> [STORED DATA]:
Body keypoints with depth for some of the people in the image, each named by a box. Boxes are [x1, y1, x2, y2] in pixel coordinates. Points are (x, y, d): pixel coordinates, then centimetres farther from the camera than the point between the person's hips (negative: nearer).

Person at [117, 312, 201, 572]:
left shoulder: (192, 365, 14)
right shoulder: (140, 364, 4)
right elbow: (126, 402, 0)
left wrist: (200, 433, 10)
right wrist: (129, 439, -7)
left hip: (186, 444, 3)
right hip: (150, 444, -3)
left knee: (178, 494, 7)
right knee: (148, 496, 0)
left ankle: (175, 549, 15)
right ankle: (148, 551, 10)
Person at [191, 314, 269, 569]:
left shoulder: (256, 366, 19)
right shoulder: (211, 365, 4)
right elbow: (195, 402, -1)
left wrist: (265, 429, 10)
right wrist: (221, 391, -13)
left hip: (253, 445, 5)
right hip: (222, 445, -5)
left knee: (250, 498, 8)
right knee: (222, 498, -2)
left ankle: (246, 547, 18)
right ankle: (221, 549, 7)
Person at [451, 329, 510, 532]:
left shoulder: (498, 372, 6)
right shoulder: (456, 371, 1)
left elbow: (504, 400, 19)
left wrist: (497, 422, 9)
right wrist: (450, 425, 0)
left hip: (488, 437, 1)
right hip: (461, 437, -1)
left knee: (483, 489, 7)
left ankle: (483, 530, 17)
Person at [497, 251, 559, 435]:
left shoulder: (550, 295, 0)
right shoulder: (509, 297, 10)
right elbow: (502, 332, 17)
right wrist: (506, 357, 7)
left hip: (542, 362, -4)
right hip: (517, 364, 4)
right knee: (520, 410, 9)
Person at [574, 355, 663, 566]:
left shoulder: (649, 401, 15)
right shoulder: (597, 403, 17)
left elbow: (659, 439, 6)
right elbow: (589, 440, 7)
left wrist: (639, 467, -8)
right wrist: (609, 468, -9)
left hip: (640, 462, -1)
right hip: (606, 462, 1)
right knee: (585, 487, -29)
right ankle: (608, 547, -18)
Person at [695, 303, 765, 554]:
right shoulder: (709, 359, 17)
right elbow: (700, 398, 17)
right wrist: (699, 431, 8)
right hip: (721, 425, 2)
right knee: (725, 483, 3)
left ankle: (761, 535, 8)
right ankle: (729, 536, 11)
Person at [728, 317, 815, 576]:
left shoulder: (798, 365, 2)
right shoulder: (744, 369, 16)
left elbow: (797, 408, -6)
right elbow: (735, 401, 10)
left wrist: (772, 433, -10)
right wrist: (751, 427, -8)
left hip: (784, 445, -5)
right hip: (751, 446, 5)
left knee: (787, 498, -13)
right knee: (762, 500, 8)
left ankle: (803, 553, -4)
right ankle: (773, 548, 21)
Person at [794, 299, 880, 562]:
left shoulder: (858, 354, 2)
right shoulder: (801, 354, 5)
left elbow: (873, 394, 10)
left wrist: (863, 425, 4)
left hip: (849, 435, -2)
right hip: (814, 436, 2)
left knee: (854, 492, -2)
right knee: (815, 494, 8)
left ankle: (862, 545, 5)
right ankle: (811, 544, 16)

--

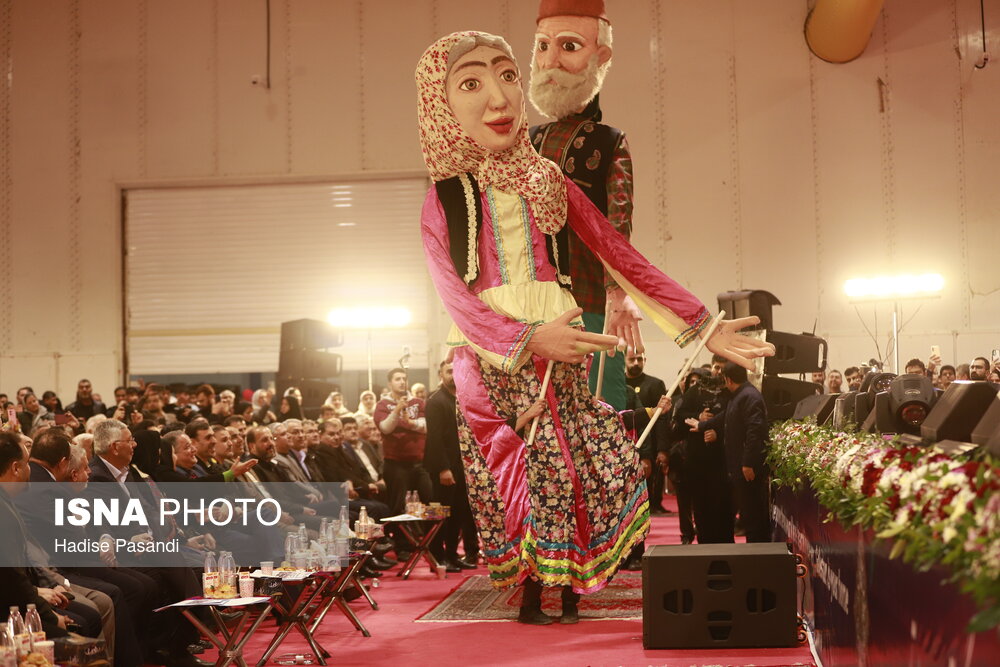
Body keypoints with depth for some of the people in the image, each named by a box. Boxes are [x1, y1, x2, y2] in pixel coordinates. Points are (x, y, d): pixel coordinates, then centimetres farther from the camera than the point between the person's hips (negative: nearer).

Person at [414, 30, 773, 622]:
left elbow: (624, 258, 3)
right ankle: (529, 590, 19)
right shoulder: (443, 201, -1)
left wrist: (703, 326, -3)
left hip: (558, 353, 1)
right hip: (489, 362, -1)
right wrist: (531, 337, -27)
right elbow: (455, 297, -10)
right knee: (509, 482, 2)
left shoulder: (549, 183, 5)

> [THE PROBLEM]: Transcribe the listing above verbatim, from the line containing "right ankle: (773, 548, 21)" through the line containing "left ankle: (862, 545, 5)", including both of those lines.

> [THE COMPLETED TASK]:
right ankle: (773, 548, 21)
Person at [794, 299, 880, 562]:
left shoulder: (858, 354, 2)
right shoulder: (801, 354, 5)
left elbow: (873, 394, 10)
left wrist: (863, 425, 4)
left hip: (849, 435, -2)
right hip: (814, 436, 2)
left knee: (854, 492, -2)
right knee: (815, 494, 8)
left ankle: (862, 545, 5)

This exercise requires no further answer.